Immediately add tomatoes and chicken stock and heat to boil. Meanwhile, cook pasta in plenty of rapidly boiling, salted water until el dente. Drain well, and immediately add to the sauce. Toss thoroughly to entangle the arugula.
Chicken legs with boiled vegetables and fresh arugula is one of the most favored of current trending foods on earth. It is simple, it’s fast, it tastes yummy. It’s appreciated by millions daily. They’re nice and they look wonderful. Chicken legs with boiled vegetables and fresh arugula is something that I have loved my whole life.
To begin with this particular recipe, we have to first prepare a few components. You can cook chicken legs with boiled vegetables and fresh arugula using 16 ingredients and 6 steps. Here is how you can achieve it.
The ingredients needed to make Chicken legs with boiled vegetables and fresh arugula:
- Get 2 chicken legs boiled and filleted
- Make ready 1/2 cup water
- Make ready 1 tbsp olive oil
- Get 1/4 coarsely cut head of cabbage
- Make ready 6 lettuce leaves
- Take 3 leeks
- Make ready 4 zucchinis
- Take 3 spring onions
- Make ready 1 dry onion
- Prepare 1/2 green pepper
- Take 1 handful fresh arugula
- Take juice of 1/2 lemon
- Prepare curry powder, ginger, cumin powder, saffron, a little nutmeg, salt, pepper
- Get For the sauce
- Make ready juice of 1/2 a lemon
- Make ready 1 tsp Dijon mustard
In a large salad bowl, mix the shallot, vinegar and mustard. Add the arugula and toss to coat. Add peppercorns, salt, garlic, bayleaf, thyme & chicken boullion. Add the rest of the vegetables.
Instructions to make Chicken legs with boiled vegetables and fresh arugula:
- Boil the chicken in salted water, then fillet it and set it aside.
- Wash all the vegetables well. Finely chop the onions (both the spring onions and the dry one) and the leeks and then sauté them in 1 tbsp of oil for about 5 minutes, stirring constantly.
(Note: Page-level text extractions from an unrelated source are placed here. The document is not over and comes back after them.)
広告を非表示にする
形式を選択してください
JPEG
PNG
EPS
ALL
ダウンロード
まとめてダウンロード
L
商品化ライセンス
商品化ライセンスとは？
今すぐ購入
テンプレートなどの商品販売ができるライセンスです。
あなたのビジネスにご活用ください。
- Add the coarsely cut cabbage, the lettuce leaves quartered, the zucchinis in thick round slices, the pepper in small pieces. Add half a cup of water (the vegetables let out lots of juices), the spices, the juice of 1/2 lemon and put the lid on the pot.
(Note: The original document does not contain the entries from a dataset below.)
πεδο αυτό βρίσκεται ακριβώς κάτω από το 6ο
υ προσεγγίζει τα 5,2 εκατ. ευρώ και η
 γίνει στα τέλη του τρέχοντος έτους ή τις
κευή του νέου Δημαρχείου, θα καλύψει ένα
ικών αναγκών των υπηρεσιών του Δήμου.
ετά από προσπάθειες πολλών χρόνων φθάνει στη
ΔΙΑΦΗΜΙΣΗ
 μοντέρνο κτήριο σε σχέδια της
- Boil for about 30 minutes over medium heat until the vegetables are tender (checking from time to time to make sure that the pot has enough liquid so that the vegetables don't stick to the bottom).
- When the vegetables are done (there shouldn't be too much liquid at this point) place the quantity that you desire on a plate and make a well in the middle where you will place the fresh arugula and the chicken on top of that. Pour the sauce (that you have already prepared by mixing the Dijon mustard with the juice of 1/2 a lemon until they are combined) over the chicken.
- Sprinkle with a little freshly ground pepper and serve.
Add peppercorns, salt, garlic, bayleaf, thyme & chicken boullion. Add the rest of the vegetables. Serve chicken legs in a range of comforting one-pots, casseroles and roasts. Our collection includes classic recipes such as chicken chasseur and coq au vin. Prep this chicken dish with pesto, kale and butter beans in five minutes and with just five main ingredients.
So that’s going to wrap this up with this special food chicken legs with boiled vegetables and fresh arugula recipe. Thanks so much for reading. I’m confident that you can make this at home. There’s gonna be more interesting food in home recipes coming up. Don’t forget to save this page on your browser, and share it to your family, friends and colleague. Thanks again for reading. Go on get cooking!